TO BE DONE
Convert every line of the items below into a JSON list of strings, one string per line, skipping blank lines and leaving out the pictures.

RAW RECORDS
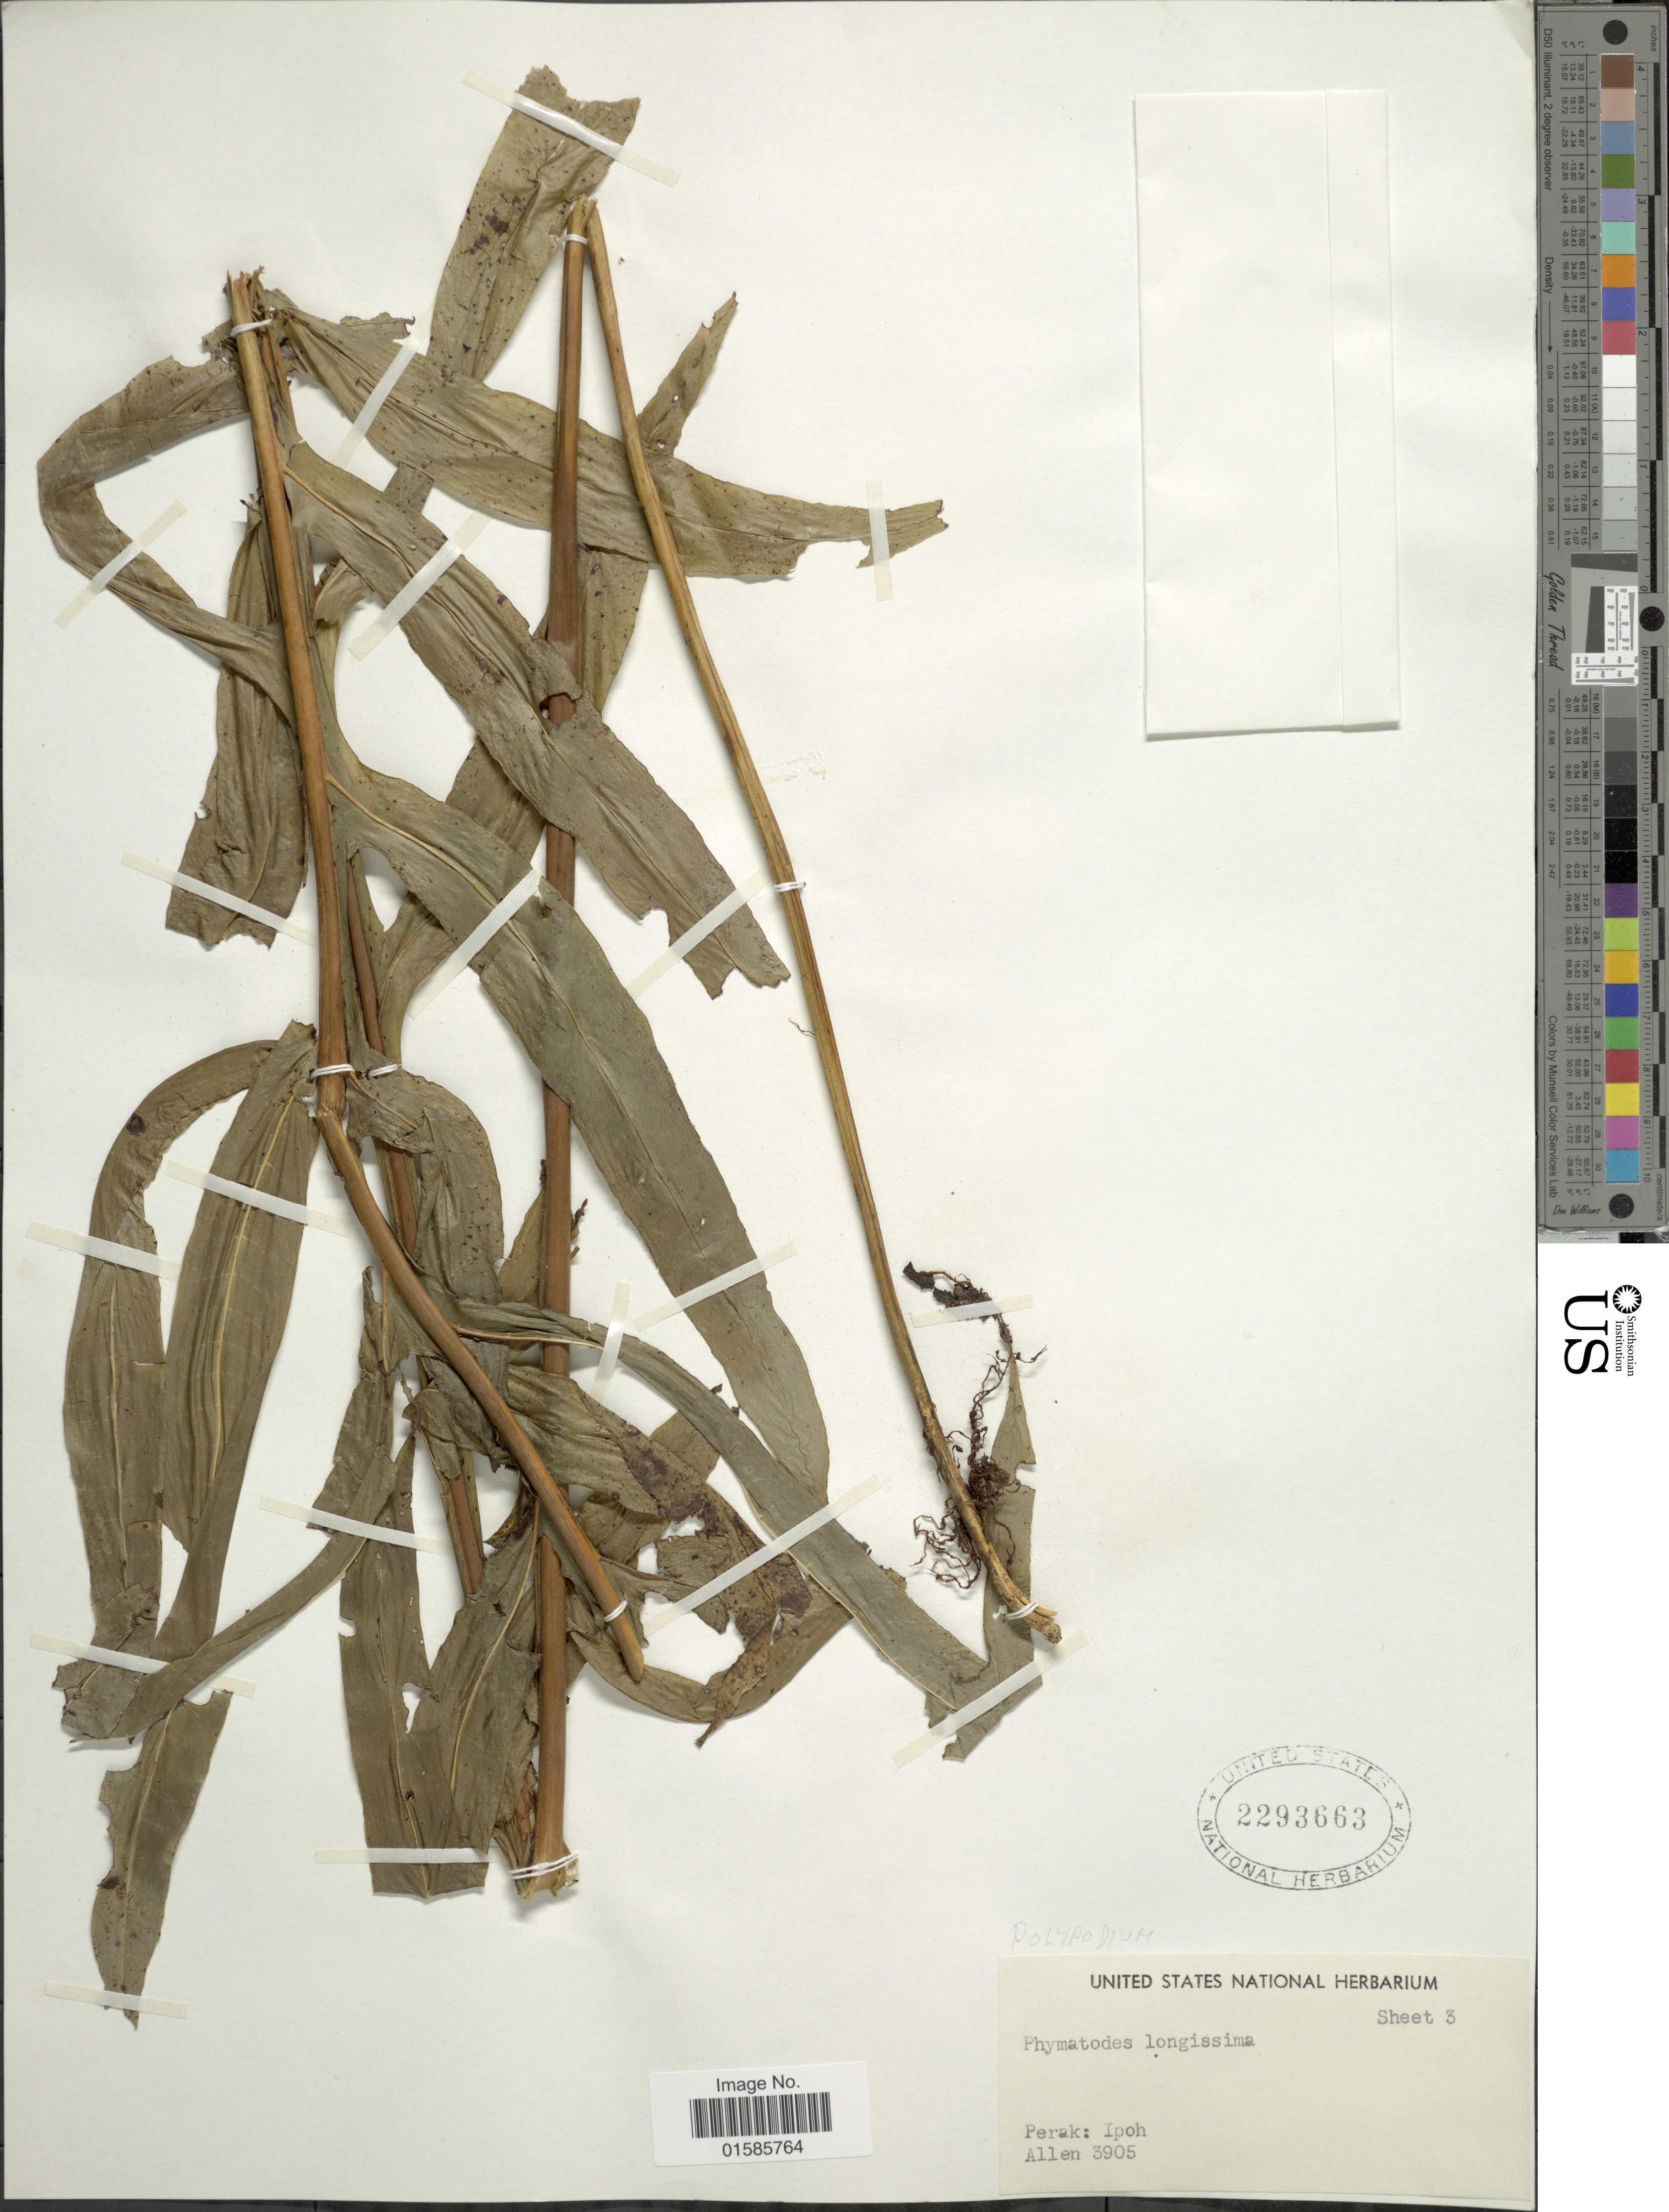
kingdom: Plantae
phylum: Tracheophyta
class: Polypodiopsida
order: Polypodiales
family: Polypodiaceae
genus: Microsorum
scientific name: Microsorum longissimum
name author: Fée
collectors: -- Allen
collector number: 3905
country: Malaysia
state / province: Perak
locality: Ipoh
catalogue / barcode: US 2293663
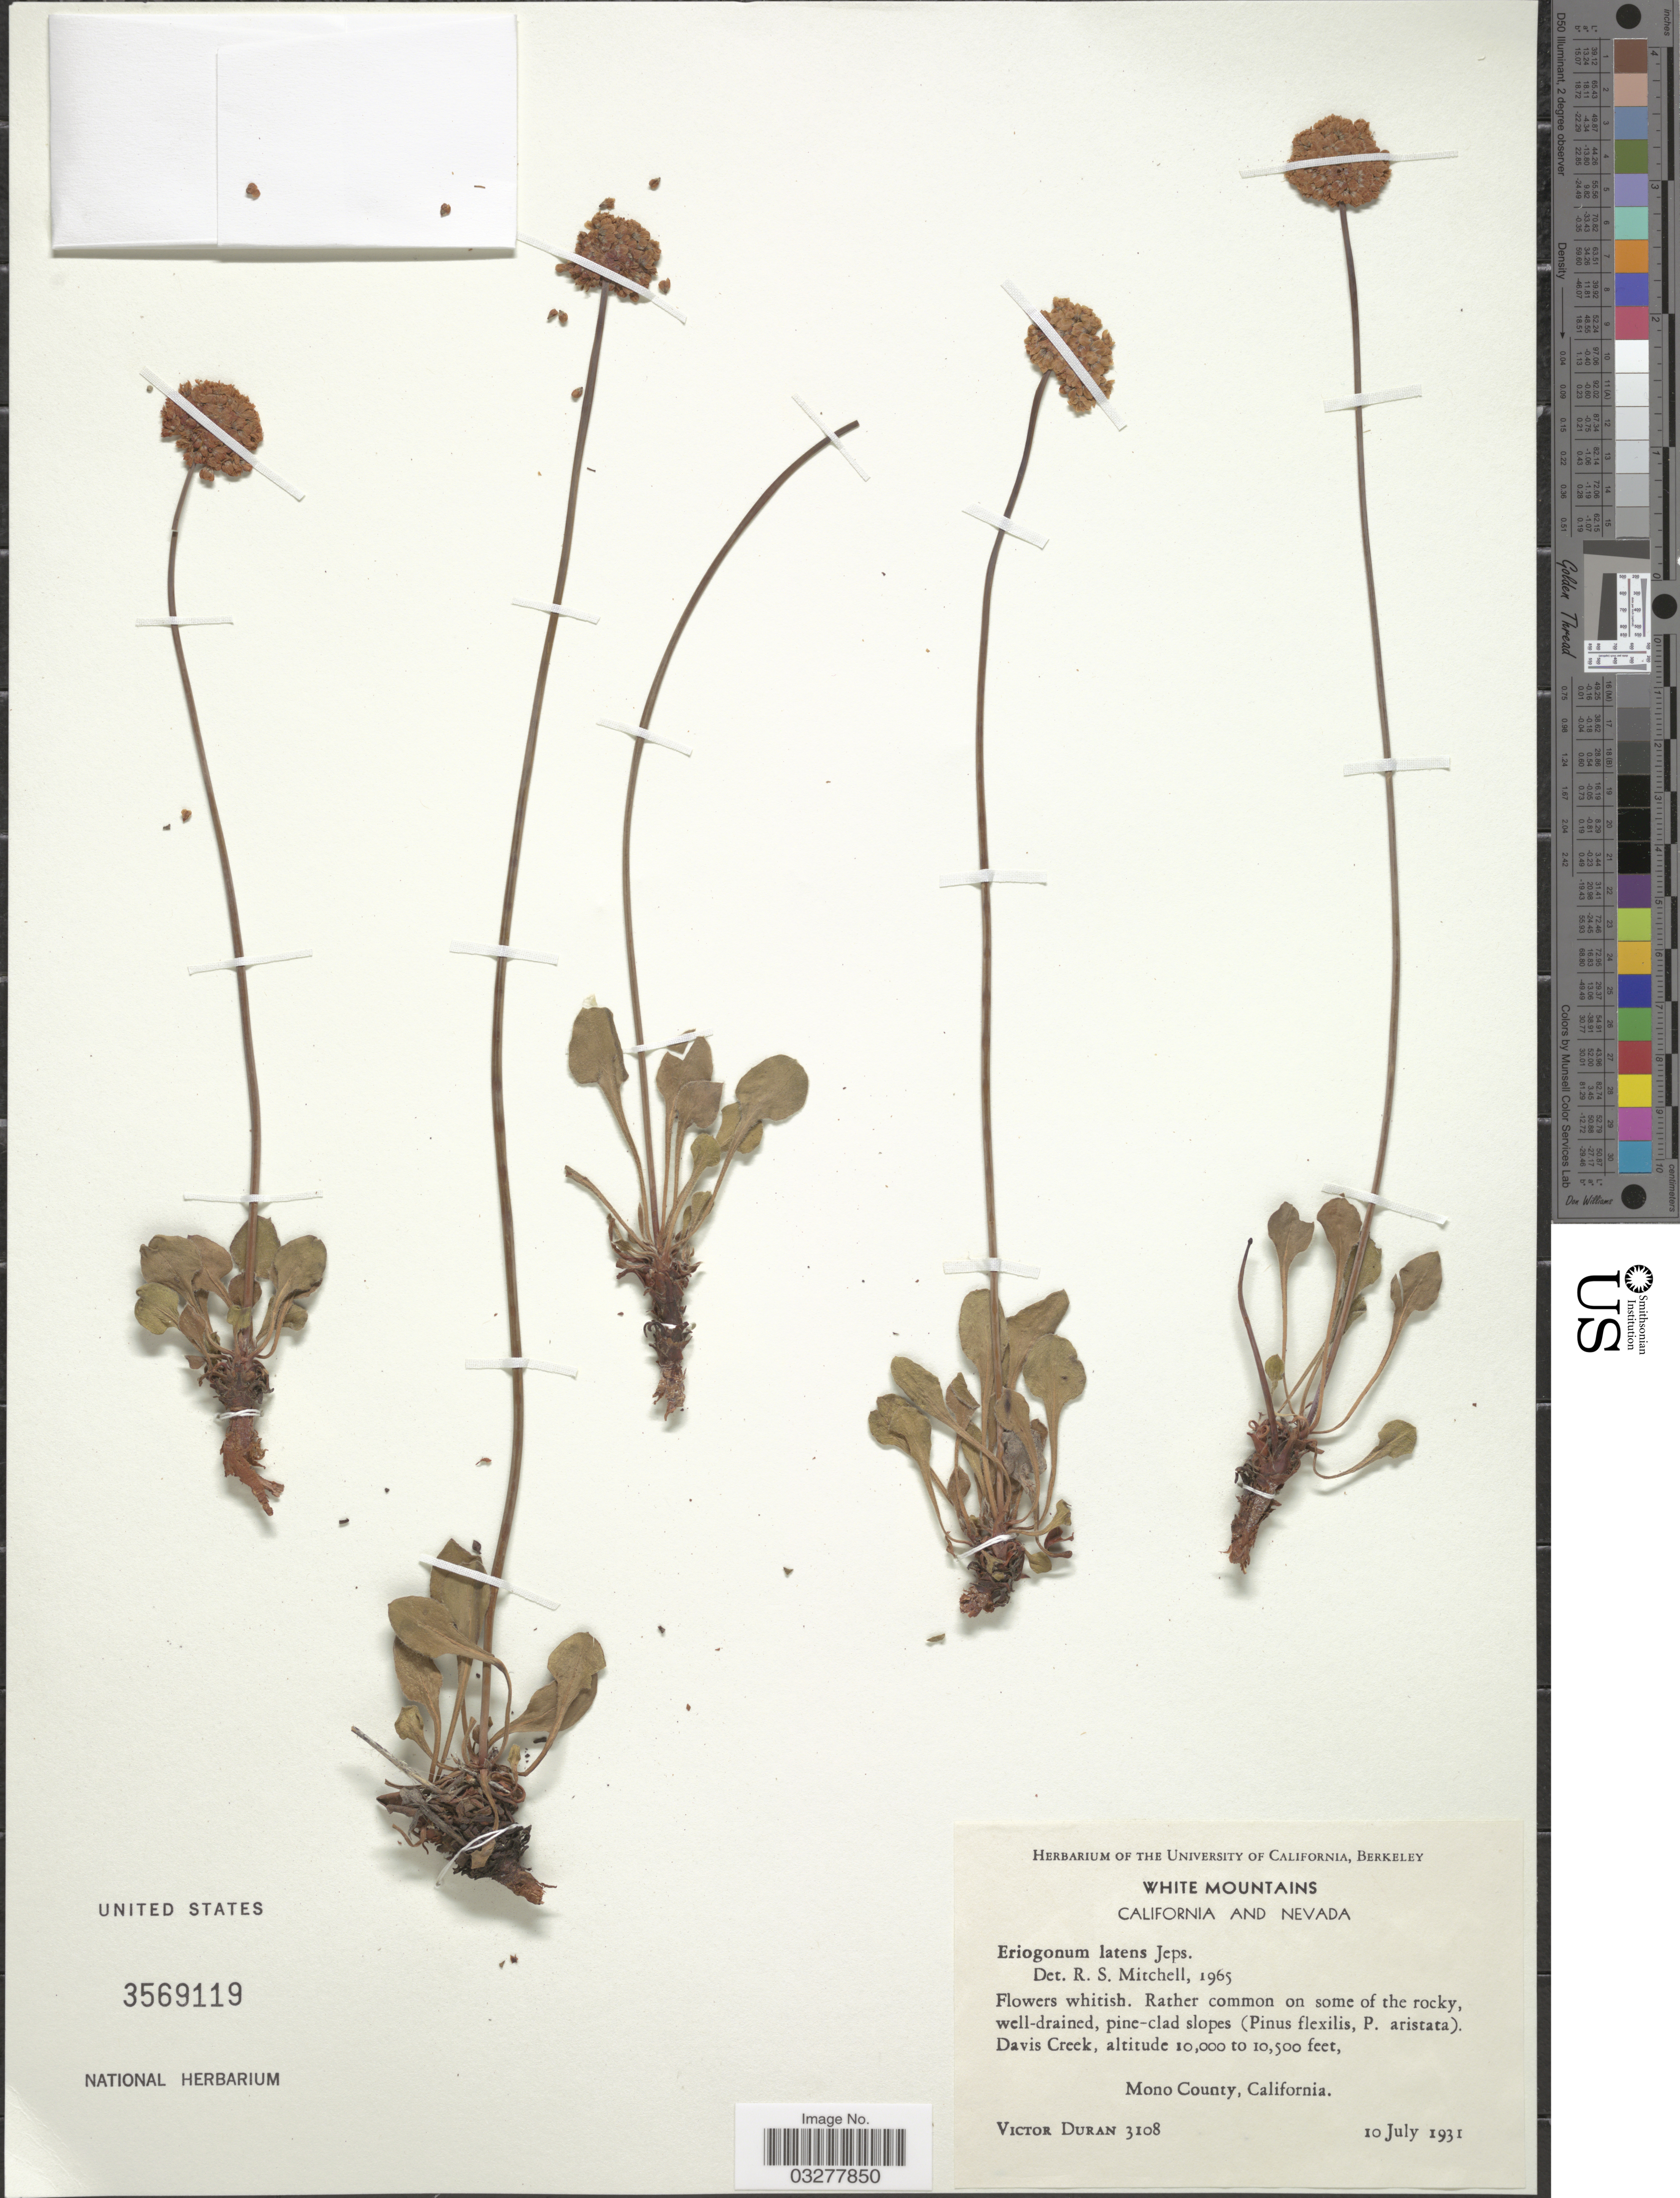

IN RESPONSE
[
  "kingdom: Plantae",
  "phylum: Tracheophyta",
  "class: Polypodiopsida",
  "order: Polypodiales",
  "family: Polypodiaceae",
  "genus: Microsorum",
  "scientific name: Microsorum longissimum",
  "name author: Fée",
  "collectors: -- Allen",
  "collector number: 3905",
  "country: Malaysia",
  "state / province: Perak",
  "locality: Ipoh",
  "catalogue / barcode: US 2293663"
]